Compito assegnato —
Rispondi alle seguenti domande in base all'articolo sulla cassa integrazione al "Città di Udine".
1. Quanti dipendenti su quanti totali sono stati lasciati a casa?
2. Quanti posti letto per pazienti "no Covid" il Policlinico ha messo a disposizione?
3. Da quale data la clinica è rimasta operativa soltanto per le prestazioni indifferibili o con priorità B?

Testo della pagina —
·····
Cassa integrazione al “Città di Udine”: la sanità pubblica cerca aiuto ma il privato manda a casa medici e infermieri

A Casa in 210 su 270. L’ad del Policlinico, Riccobon: «Ci avevano chiesto 50 letti, poi l’Azienda sanitaria ha fatto un passo indietro»

UDINE. Il Policlinico Casa di cura Città di Udine mette in cassa integrazione medici, infermieri e operatori proprio nel momento in cui l’Azienda sanitaria universitaria Friuli Centrale è alla disperata ricerca di personale da assumere per far fronte all’emergenza Covid-19.

Dopo aver fatto smaltire ai dipendenti permessi e ferie, la governance della Casa di cura (privata e convenzione con il servizio pubblico) da ieri ha attivato il fondo di integrazione salariale lasciando a casa 210 dei 270 dipendenti.

Una decisione lecita, visto il calo di lavoro delle ultime settimane, che stride però con l’emergenza sanitaria in corso. E proprio questo ha fatto nascere un duro botta e risposta a distanza tra i vertici del Policlinico e quelli dell’Asu Fc: se i primi lamentano il fatto di aver messo a disposizione inutilmente 50 posti letto per pazienti “no Covid” – «dopo una richiesta pervenuta dalla stessa Azienda sanitaria» –, i secondi accusano la struttura privata di non aver mai consegnato le liste con i nominativi dei dipendenti da poter schierare nella lotta al virus.

L’ospedale: «Esterrefatti: quei professionisti servivano qui»


L’amministratore delegato della clinica di viale Venezia, Claudio Riccobon, spiega: «Come previsto dalle ordinanze regionali, a partire dal 10 marzo siamo rimasti operativi soltanto per le prestazioni indifferibili (per esempio le urgenze oncologiche), oppure per prestazioni ambulatoriali con priorità B (breve). In questo scenario c’è stato un calo immediato di tutta una serie di attività. Quindi abbiamo continuato a mantenere funzionanti solamente la dialisi, l’oncologia e una parte di chirurgia, cardiologia e radiologia. Da qui la decisione di mettere in ferie gran parte del personale e di attivare il fondo di integrazione salariale fino al termine dell’emergenza. A tal proposito siamo al lavoro per riuscire a coprire con uno stanziamento di fondi propri parte della percentuale di stipendio non coperta dal fondo».
·····
I dati —

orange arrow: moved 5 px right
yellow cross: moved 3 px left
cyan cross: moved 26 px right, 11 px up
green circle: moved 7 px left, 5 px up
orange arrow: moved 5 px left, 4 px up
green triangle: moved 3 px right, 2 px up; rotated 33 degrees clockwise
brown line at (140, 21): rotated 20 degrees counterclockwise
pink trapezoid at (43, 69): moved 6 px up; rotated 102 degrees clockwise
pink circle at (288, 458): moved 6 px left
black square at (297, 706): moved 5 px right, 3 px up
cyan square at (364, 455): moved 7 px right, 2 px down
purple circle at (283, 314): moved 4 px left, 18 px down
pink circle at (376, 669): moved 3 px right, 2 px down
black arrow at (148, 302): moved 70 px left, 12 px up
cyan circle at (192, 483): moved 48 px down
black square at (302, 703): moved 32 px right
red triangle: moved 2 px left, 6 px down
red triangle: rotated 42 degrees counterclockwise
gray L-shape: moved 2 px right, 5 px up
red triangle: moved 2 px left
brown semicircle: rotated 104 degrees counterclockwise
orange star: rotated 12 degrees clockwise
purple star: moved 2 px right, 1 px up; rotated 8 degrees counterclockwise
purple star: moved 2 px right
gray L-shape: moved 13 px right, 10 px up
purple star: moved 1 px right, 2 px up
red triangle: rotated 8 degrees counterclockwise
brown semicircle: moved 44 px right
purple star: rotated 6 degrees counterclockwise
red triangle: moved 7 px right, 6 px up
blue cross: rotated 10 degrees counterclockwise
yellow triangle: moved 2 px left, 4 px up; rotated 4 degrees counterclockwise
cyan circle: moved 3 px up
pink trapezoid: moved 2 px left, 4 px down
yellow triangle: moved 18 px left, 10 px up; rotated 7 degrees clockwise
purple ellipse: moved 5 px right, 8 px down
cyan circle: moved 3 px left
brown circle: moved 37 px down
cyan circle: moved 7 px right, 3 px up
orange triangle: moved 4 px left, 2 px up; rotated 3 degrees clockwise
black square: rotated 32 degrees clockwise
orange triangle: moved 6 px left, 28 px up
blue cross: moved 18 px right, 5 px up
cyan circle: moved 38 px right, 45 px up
·····
Risposta scritta —
1. Sono stati lasciati a casa 210 dipendenti su 270.
2. Il Policlinico ha messo a disposizione 50 posti letto.
3. La clinica è rimasta operativa solo per quelle prestazioni a partire dal 10 marzo.